Ahmed Abdul-Malik è un contrabbassista possente e creativo, con uno spiccato senso progettuale. Conosciuto soprattutto per esser stato il contrabbassista di Thelonious Monk negli anni ’50, oltre che al servizio di altri leader (Art Blakey, Don Byas, Randy Weston, Walt Dickerson). Famoso anche per aver introdotto uno strumento insolito come l’oud (simile ad un liuto corto, di origine araba) e per le aperture musicali a tutto tondo, figlie di un retaggio che parte da origini sudanesi. Nel disco Ahmed fa la scelta di rimanere sullo sfondo, ritagliandosi uno spazio solistico soltanto nel blues finale, un solo per nulla scontato e memore della grande lezione di Charles Mingus. Walter Perkins si conferma il solito maestro, meraviglioso alle spazzole, la presenza dell’oud è appena un colore in più, mai sopra le righe e del tutto consono al clima generale, così come magnifici gli interventi in “Song of Delilah” di violino (Ray Nace anche alla tromba) e flauto (Seldon Powell sottovalutato tenorista). Bella riscoperta, incisione non audiofila comunque ascoltabile della Klimt, l’unica ristampa in vinile

Tubby Hayes Quartet, Grits, Beans And Greens: The Lost Fontana Studio Sessions 1969 (2019)

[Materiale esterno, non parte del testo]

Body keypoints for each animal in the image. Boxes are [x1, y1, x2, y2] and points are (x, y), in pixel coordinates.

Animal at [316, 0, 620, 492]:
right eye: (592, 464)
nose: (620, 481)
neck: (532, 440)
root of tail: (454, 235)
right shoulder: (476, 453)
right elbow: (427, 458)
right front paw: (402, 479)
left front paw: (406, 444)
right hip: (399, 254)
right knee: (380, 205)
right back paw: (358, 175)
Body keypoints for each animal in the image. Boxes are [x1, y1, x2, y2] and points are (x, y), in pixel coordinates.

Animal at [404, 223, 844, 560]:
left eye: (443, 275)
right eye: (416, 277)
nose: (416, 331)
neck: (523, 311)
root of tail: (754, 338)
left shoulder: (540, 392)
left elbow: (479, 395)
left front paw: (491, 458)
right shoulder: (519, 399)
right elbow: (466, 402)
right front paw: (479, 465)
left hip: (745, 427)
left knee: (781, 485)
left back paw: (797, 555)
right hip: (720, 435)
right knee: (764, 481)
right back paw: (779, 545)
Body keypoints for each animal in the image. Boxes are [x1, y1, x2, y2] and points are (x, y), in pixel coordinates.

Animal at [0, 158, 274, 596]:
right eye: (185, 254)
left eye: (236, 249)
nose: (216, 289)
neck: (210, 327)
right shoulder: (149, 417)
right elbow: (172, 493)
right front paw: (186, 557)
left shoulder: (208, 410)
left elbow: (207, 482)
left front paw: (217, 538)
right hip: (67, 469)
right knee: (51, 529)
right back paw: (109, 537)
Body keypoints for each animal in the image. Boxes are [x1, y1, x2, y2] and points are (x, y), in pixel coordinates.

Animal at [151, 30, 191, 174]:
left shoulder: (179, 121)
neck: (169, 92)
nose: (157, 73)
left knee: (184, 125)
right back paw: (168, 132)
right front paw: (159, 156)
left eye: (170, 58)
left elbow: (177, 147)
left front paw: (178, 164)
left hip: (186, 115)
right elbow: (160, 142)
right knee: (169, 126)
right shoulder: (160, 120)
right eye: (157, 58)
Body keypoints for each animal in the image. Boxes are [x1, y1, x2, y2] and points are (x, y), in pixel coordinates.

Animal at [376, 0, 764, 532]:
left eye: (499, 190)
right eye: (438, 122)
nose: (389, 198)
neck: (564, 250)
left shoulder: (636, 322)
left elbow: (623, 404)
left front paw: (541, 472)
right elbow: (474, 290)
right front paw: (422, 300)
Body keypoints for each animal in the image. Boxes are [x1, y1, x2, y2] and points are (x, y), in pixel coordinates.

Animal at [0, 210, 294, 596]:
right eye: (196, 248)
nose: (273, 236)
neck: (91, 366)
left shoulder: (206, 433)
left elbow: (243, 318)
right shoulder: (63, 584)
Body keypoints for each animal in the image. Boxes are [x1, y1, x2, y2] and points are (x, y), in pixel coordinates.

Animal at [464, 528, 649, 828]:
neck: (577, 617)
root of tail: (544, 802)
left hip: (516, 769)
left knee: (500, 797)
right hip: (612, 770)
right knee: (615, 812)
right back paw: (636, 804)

Stiamo vivendo il tempo degli album perduti, una tendenza che ci sta facendo riscoprire incisioni che altrimenti sarebbero andate perse nel dimenticatoio. Non tutte le uscite sono propriamente riuscite, ma è altrettanto vero che stiamo scoprendo alcuni veri e propri gioielli e questo straordinario disco rientra di diritto fra questi, con un concentrato di temi modali al top della loro capacità di comunicazione. Edward Brian Hayes, soprannominato Tubby, è nato a Londra nel 1935 ed è morto nel 1973, a soli trentotto anni, in seguito ad una malattia aggravata da un fisico minato dall’abuso di eroina. Sassofonista tenore con una tendenza improvvisativa robusta e fluida, influenzata dal mood della sua epoca. In questo disco troviamo un “mainstream evoluto” in una dimensione in cui lo swing e l’approccio modale la fanno da padrone, una dimensione che ancora oggi fa emozionare. Bella incisione!